### Exercise brief
Return the data exactly, with all pictures removed.

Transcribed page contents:
* * * * * * * * *

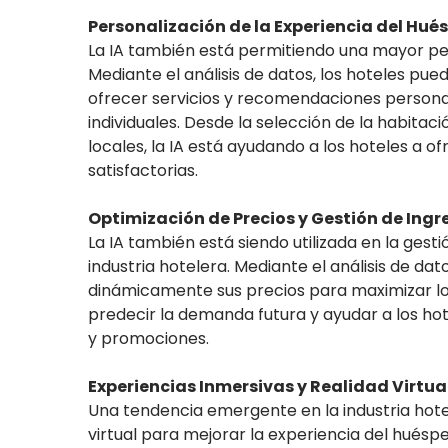
Personalización de la Experiencia del Hué
La IA también está permitiendo una mayor per
Mediante el análisis de datos, los hoteles pued
ofrecer servicios y recomendaciones personal
individuales. Desde la selección de la habita
locales, la IA está ayudando a los hoteles a
satisfactorias.
Optimización de Precios y Gestión de Ingr
La IA también está siendo utilizada en la gesti
industria hotelera. Mediante el análisis de da
dinámicamente sus precios para maximizar los
predecir la demanda futura y ayudar a los ho
y promociones.
Experiencias Inmersivas y Realidad Virtua
Una tendencia emergente en la industria hotel
virtual para mejorar la experiencia del huéspe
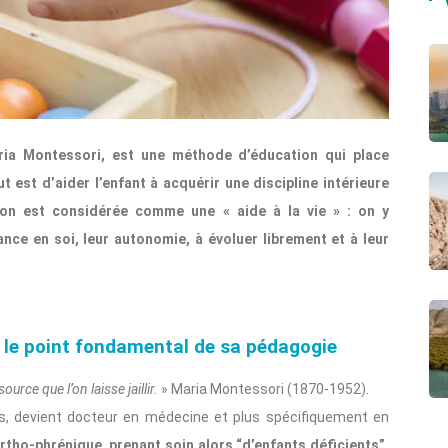
ia Montessori, est une méthode d’éducation qui place
t est d’aider l’enfant à acquérir une discipline intérieure
ation est considérée comme une « aide à la vie » : on y
nce en soi, leur autonomie, à évoluer librement et à leur
 » le point fondamental de sa pédagogie
urce que l’on laisse jaillir.
» Maria Montessori (1870-1952).
s, devient docteur en médecine et plus spécifiquement en
ortho-phrénique, prenant soin alors “d’enfants déficients”.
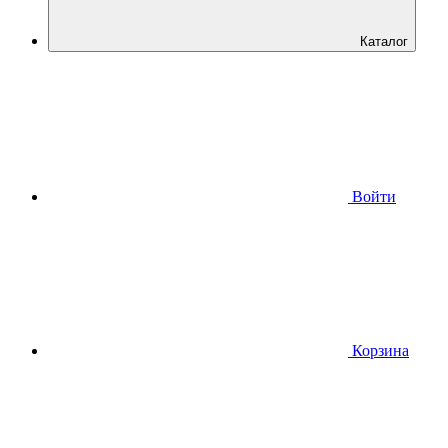
Каталог
Войти
Корзина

* * * * * * * * *

### Response to the task
Personalización de la Experiencia del Hué
La IA también está permitiendo una mayor per
Mediante el análisis de datos, los hoteles pued
ofrecer servicios y recomendaciones personal
individuales. Desde la selección de la habita
locales, la IA está ayudando a los hoteles a
satisfactorias.
Optimización de Precios y Gestión de Ingr
La IA también está siendo utilizada en la gesti
industria hotelera. Mediante el análisis de da
dinámicamente sus precios para maximizar los
predecir la demanda futura y ayudar a los ho
y promociones.
Experiencias Inmersivas y Realidad Virtua
Una tendencia emergente en la industria hotel
virtual para mejorar la experiencia del huéspe
ia Montessori, est une méthode d’éducation qui place
t est d’aider l’enfant à acquérir une discipline intérieure
ation est considérée comme une « aide à la vie » : on y
nce en soi, leur autonomie, à évoluer librement et à leur
 » le point fondamental de sa pédagogie
urce que l’on laisse jaillir.
» Maria Montessori (1870-1952).
s, devient docteur en médecine et plus spécifiquement en
ortho-phrénique, prenant soin alors “d’enfants déficients”.
Каталог
Войти
Корзина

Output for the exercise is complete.